While the news overall has been dying down, our work has not slowed. Recovery and healing for our community will continue for weeks, months, years. And in the midst of it, the remaining press has engaged in some disgusting behavior, lying to intrude into people's personal pain and coping.

And yet the light shines.

While there have been responses of fear turned to hate, there have been far more responses of fear turned to love.

People of all walks of life have banded together to build each other up.

Dozens, if not hundreds, of county staff have volunteered to step up and do extra work to help, including 24/7 support, like those amazing people on my team.

Supportive texts, calls, Facebook posts, etc. keep us moving forward and feeling supported.

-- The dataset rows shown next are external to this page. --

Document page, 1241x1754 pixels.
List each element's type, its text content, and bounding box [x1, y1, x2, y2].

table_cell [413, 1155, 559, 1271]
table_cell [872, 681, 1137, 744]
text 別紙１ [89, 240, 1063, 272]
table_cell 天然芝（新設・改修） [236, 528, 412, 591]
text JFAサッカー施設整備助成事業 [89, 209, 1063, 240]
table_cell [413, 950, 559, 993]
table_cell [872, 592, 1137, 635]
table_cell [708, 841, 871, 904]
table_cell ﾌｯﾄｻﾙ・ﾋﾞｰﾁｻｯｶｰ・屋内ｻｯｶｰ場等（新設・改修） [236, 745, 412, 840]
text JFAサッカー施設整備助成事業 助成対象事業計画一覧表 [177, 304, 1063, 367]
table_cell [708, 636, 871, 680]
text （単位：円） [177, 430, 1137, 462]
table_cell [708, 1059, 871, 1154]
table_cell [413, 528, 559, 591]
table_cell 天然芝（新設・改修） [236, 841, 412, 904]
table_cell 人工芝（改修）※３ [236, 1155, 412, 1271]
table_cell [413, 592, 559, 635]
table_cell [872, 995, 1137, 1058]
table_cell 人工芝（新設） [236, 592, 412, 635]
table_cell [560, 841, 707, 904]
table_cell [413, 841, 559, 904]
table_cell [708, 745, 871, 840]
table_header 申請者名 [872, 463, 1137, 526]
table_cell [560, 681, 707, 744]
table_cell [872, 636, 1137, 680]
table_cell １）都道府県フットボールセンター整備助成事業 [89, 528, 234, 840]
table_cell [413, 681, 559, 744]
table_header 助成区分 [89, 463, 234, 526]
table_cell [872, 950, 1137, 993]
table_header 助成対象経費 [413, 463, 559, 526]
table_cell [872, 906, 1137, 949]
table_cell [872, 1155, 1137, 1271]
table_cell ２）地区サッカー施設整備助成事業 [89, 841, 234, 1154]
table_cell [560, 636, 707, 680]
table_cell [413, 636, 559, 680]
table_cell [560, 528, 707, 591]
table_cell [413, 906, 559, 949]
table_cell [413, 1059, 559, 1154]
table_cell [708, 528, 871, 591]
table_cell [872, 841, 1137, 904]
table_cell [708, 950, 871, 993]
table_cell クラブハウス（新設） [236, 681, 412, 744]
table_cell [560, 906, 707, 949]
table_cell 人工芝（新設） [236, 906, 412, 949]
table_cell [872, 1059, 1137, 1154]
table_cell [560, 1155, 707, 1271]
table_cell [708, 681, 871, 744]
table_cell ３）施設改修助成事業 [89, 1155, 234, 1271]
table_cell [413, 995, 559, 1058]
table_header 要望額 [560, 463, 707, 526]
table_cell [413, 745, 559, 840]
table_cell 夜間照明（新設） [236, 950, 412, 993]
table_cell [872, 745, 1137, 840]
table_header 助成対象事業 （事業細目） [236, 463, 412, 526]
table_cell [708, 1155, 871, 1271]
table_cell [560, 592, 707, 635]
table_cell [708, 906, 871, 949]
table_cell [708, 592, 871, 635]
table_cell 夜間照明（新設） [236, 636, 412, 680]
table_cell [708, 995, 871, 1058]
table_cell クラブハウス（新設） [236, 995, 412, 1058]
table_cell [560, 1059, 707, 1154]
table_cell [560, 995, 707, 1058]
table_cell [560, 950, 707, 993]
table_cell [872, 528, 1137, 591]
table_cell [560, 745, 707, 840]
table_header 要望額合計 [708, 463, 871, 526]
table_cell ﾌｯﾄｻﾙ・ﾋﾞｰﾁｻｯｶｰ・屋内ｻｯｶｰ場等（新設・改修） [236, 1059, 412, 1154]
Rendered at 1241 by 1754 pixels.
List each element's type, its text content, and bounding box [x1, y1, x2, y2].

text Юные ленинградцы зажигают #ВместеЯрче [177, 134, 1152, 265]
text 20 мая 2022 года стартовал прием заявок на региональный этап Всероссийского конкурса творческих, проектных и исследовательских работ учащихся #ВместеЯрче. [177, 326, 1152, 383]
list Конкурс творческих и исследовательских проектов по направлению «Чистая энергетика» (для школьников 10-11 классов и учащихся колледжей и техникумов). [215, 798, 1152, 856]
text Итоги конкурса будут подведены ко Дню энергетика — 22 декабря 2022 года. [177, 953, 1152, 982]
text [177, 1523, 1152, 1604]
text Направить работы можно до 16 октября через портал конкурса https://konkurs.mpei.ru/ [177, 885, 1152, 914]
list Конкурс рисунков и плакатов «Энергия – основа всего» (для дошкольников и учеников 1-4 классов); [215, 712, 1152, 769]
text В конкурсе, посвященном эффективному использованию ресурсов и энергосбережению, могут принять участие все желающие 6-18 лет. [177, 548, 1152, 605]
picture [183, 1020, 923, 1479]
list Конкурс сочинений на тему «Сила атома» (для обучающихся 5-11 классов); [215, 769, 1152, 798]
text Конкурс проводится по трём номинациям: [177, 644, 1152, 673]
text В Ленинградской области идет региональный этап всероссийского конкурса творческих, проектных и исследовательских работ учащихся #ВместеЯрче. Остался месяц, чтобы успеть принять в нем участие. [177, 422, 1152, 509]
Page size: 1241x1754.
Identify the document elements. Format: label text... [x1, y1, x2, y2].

And don't forget the prayers.

Then there's parts of regular, daily life that shows me God is present and caring for me.

Our healthcare provider gave us a beautiful specialty blanket with our newborn's name embroidered on it. What healthcare provider does that?!

Our primary car (the only one that will fit the carseats) had a leak, so I took it into our shop. It was a problem that we fixed two years ago, but was now out of warranty and was going to cost around $3500 (can't afford this and was close to the cost of the car). A half hour later, the manager called me and said he pulled some strings and got it covered under warranty. No cost. And because I dropped the car off and rode my bike to work, but it was now dark and raining, the manager sent one of his employees to pick me up. I never even considered not riding to the shop. He thought of it and offered.

My toddler is obsessed with trains. We got to have some "normal" time and built a train together at a Lowe's kids clinic. He hasn't stopped talking about how we hammered together and made "our train." He's carrying it everywhere. And then last night, he said, "You're a great friend. You're a great dad."

Yes, God is present here. There is light in the darkness, and it's even more meaningful because of the darkness and will eventually overpower the darkness completely.